Data protection officers – the new internal data police

Under the GDPR, organisations must have a data protection officer, which is specifically defined to be with enough seniority to change processes and implement them in business; must answer to the board of directors not the CEO of their organisation; they must not be influenced by the company and they must protect data not in the interests of the company.

“It’s their job to document what data exists, where it’s held and how it’s processed; who has access to it. Presumably that person would communicate with the regulators and explain the types of data the company has and what the company does with it.”

What it means for A/NZ: “Some firms have a very low appreciation that the GDPR will apply here, and it will cost them if they stuff it up”

"From the perspective of an A/NZ company there are two ways you can be impacted by the GDPR. You could be the data collector yourself. You could have an agreement with a European citizen to collect their data. It usually means you’re selling something into Europe or doing business with a European information. If you’re collecting info, you should be protecting information appropriately," Fletcher says.

He also explains that a ‘data processor’, a separate party who can access data from a collector for any purpose, has to follow the GDPR as well. They could be a cloud provider, healthcare, airline, bank, contracting, anyone who shares data with a European company.

He says that Japan-based manufacturers in particular were caught by surprise, particularly as they manufacture cars and consumer goods especially for the European market. Fletcher says those manufacturers hold a massive amount of data and have had to undertake major efforts to get themselves up to speed.

“The GDPR is a good thing for New Zealand and also a prediction of things to come. There is a myth that eventually the data residency requirement is going to stop data from leaving Europe because that’s the only way to keep it safe. That’s incorrect.”

He says there are three different ways to bring data out of Europe: one is called equivalency. New Zealand is the only country in the Southern Hemisphere to be of equivalent privacy status. As such, they allow data to come to the country. There are 10 other countries around the world that hold equivalent status. Korea and Japan are vying for equivalency as part of trade agreements.

The bigger picture and discussions to come

But maintaining equivalency may require further updates to the Privacy Law. Mandatory reporting is going to be an important part of it, but you may start seeing discussions about the right to be forgotten, the right to access, and the right to have your data deleted by companies, Fletcher says.

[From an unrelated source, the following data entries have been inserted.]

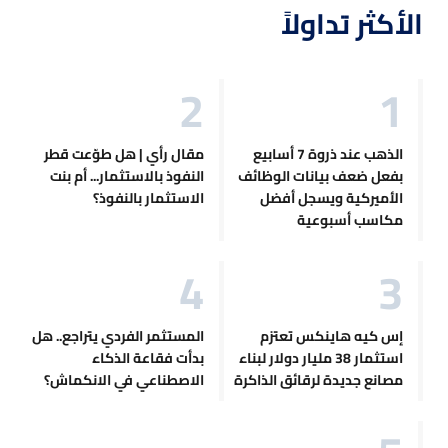
الأكثر تداولاً
الذهب عند ذروة 7 أسابيع
مقال رأي | هل طوّعت قطر
بفعل ضعف بيانات الوظائف
النفوذ بالاستثمار... أم بنت
الأميركية ويسجل أفضل
الاستثمار بالنفوذ؟
مكاسب أسبوعية
إس كيه هاينكس تعتزم
المستثمر الفردي يتراجع.. هل
استثمار 38 مليار دولار لبناء
بدأت فقاعة الذكاء
مصانع جديدة لرقائق الذاكرة
الاصطناعي في الانكماش؟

“That introduces new business processes that IT department haven’t had to deal with in the past. The first thing businesses need to understand is what data they have and where it is. Once that’s done, firms can start making better decisions about what privacy regimes they have to follow and the impact that will have on the greater business.”

“After that, particularly when considering the GDPR, tackle the big problems first. Too many people try to get early wins on the board instead of looking at where their big problems are and dealing with them first. We’ve got less than a year before it becomes law, you don’t have much time to work on the big things.”

“The final thing is to remember it’s not just about technology, it’s about business processes, people and technology working together to get a good privacy outcome,” Fletcher concludes.